Ewen Callaway in Nature:
“Don't look at them directly,” Rie Henriksen whispers, “otherwise they get suspicious.” The neuroscientist is referring to a dozen or so chickens loitering just a few metres away in the car park of a scenic observation point for Opaekaa Falls on the island of Kauai, Hawaii.
The chickens have every reason to distrust Henriksen and her colleague, evolutionary geneticist Dominic Wright, who have travelled to the island from Linköping University in Sweden armed with traps, drones, thermal cameras and a mobile molecular-biology lab to study the birds.

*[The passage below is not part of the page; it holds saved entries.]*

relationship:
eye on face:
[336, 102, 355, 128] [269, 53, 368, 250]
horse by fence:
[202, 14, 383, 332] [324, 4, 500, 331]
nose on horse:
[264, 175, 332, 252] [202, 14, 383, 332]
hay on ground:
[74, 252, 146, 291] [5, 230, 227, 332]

As the two try to act casual by their rented car, a jet-black hen with splashes of iridescent green feathers pecks its way along a trail of bird feed up to a device called a goal trap. Wright tugs at a string looped around his big toe and a spring-loaded net snaps over the bird. After a moment of stunned silence, the hen erupts into squawking fury.

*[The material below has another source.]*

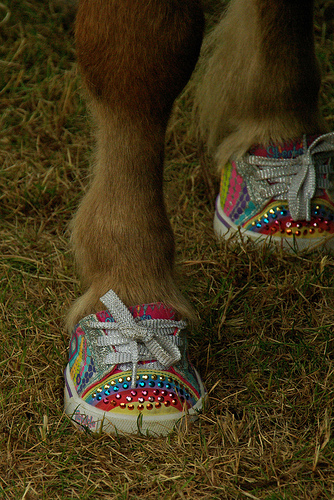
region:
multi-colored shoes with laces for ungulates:
[62, 298, 211, 435]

Opaekaa Falls, like much of Kauai, is teeming with feral chickens — free-ranging fowl related both to the domestic breeds that lay eggs or produce meat for supermarket shelves and to a more ancestral lineage imported to Hawaii hundreds of years ago.
These modern hybrids inhabit almost every corner of the island, from rugged chasms to KFC car parks. They have clucked their way into local lore and culture and are both beloved and reviled by Kauai's human occupants. Biologists, however, see in the feral animals an improbable experiment in evolution: what happens when chickens go wild?